I’ve probably watched this video 100 times. I love it. To me, it is a symbol of true evangelism, of what it should look like to herald good news: not a hit-and-run proposition of ‘the kingdom-of-God-and-way-out-of-hell hereafter’ but a public declaration that ‘the kingdom of God at hand’. Its aim is not to promote the wretchedness of man or the rightness of the Church but rather to proclaim the glory of God, for which the most appropriate mode of communicating is song.

Now, to be clear, I do believe in heaven and hell, and I reject the notion that God forces eveyone to accept his Christmas Gift to the world in the end (a la Rob Bell and co.). But I also reject the notion of a Gospel that is grounded in hell and not in Jesus Christ, because that is not the Gospel found in the New Testament. In Acts, for example, the New Testament book that should be used above all for the Church’s precedent for evangelism, the word “hell” (hades here, rather than the more common Gehenna, Acts 2:27, 32) is only used twice, both in reference to where Jesus went but where God didn’t leave him. So if the only thing good about the Good News we believe is that we aren’t going to burn in hell because we believe it, we would do well to go back to Scripture and listen again the message as heralded by the angels and the early Church. 

All evangelism is imposing, but true evangelism like is imposing in the right way, like a sunset is imposing on the western horizon, like stars are imposing on our attempt to gaze only into the dark matter of the universe. It’s an imposition of of light, of beauty, of joy–whoever has complained of such an imposition? And whatever else the world hears the church saying, they should if nothing us else hear us saying ‘Hallelujah!’ Our worship is the backbone of our evangelism. 
And, indeed, worship offered up to God–be it in a life lived, a sacrifice made, a song sung–will have a certain gravitational pull, not polarizing push, because it seeks to articulate not how fear-worthy hell is and afraid we should feel about it–-that’s just not the point–-but how love-worthy God is and how peaceful we should feel about Him.It should indeed function to point to the One who was lifted up on a cross to “draw all people to himself” (Jn. 12:32).
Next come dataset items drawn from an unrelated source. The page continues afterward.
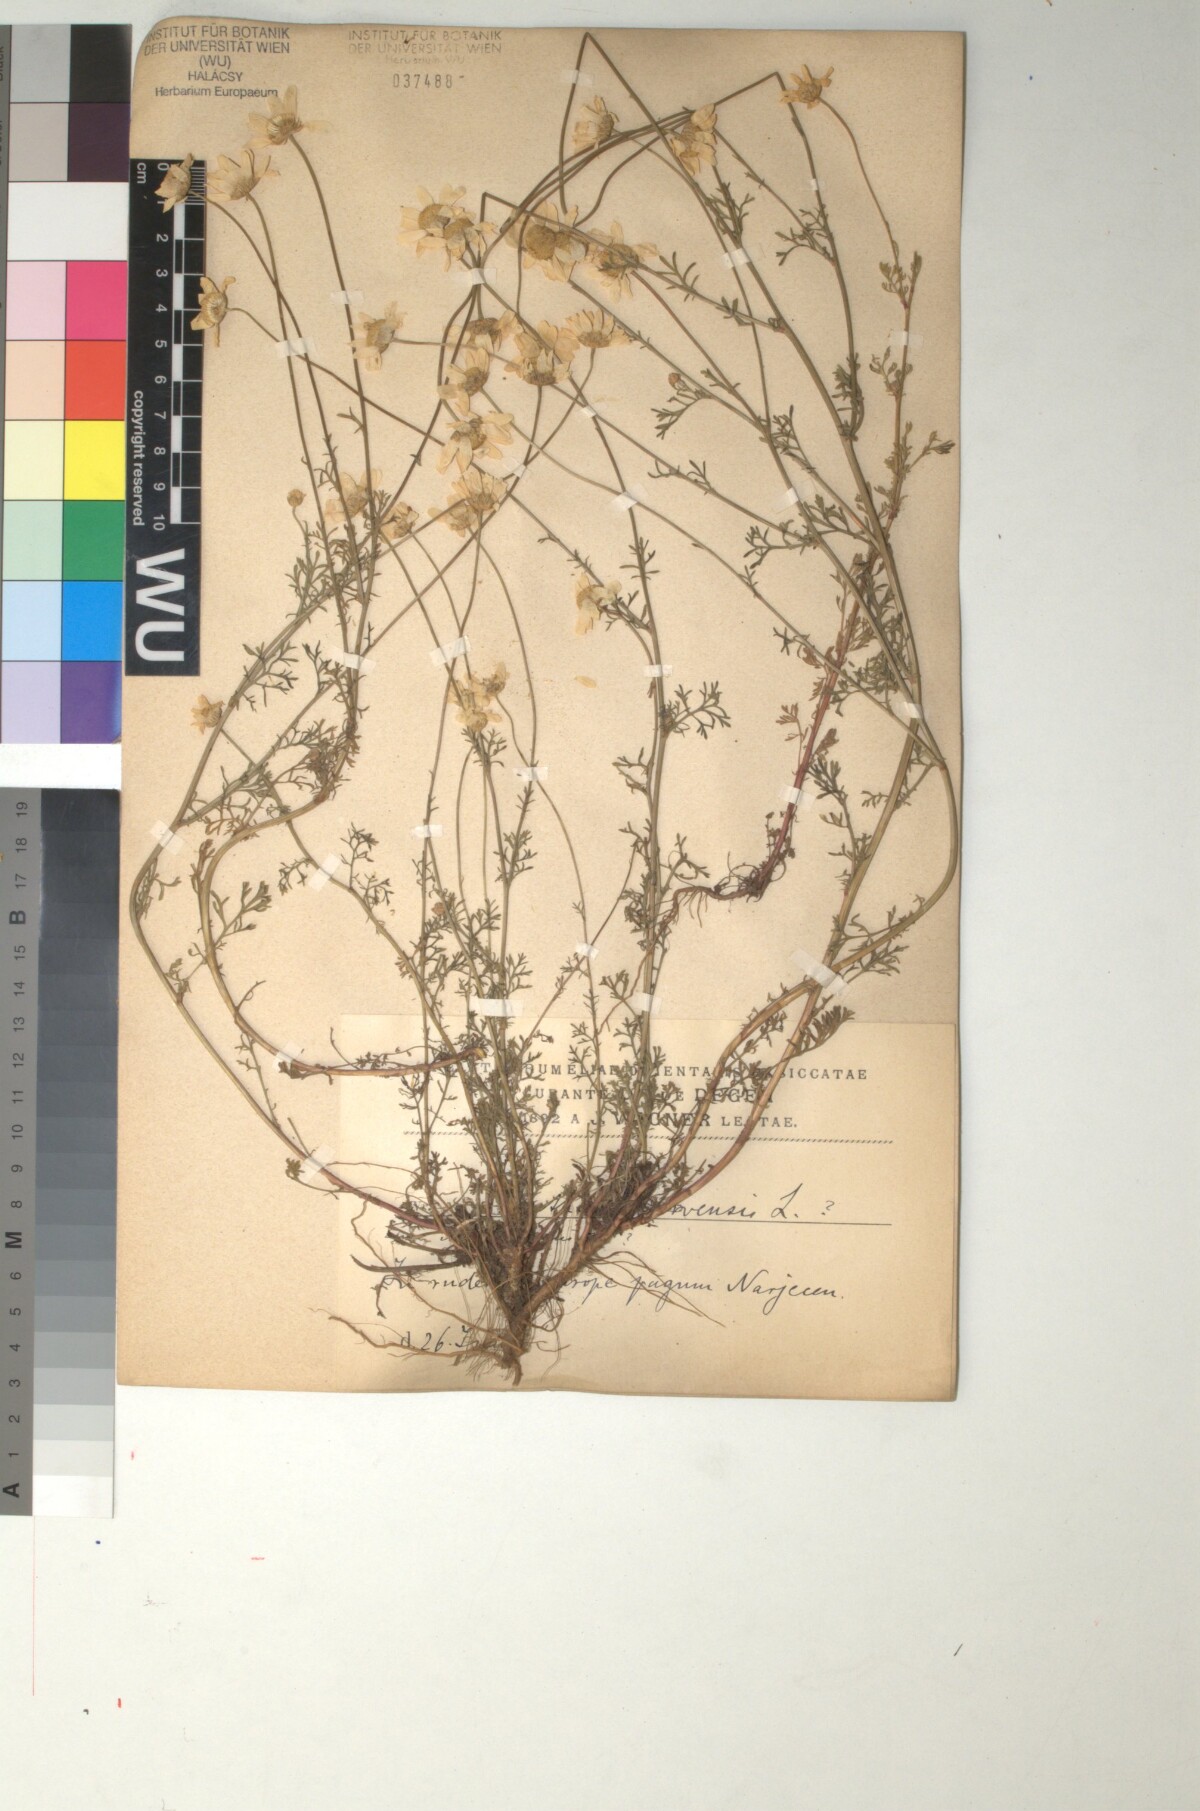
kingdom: Plantae
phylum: Tracheophyta
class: Magnoliopsida
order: Asterales
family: Asteraceae
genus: Anthemis
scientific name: Anthemis arvensis
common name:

So the grammar of worship is not ‘If…then…’ as much as it is ‘Hallelujah!…because:

“The kingdom of this world is become
The kingdom of our Lord,
And of His Christ!
And of His Christ!
And He shall reign for ever and ever!
And he shall reign forever and ever!
And he shall reign forever and ever!

And he shall reign forever and ever!
King of kings–forever and ever–Hallelujah! hallelujah!
King of kings–forever and ever–Hallelujah! hallelujah!
King of kings–forever and ever–Hallelujah! hallelujah!

King of kings–forever and ever–Hallelujah! hallelujah!

This must have been similar to what John saw and heard from the angel that flew over “all tribes, tongues, and nations,” singing “everlasting good news” (Rev. 14:6): News that is always here. News that is always good. Indeed, the only news that is actually new because it’s the only news that will never grow old. This: in Christ, God with us!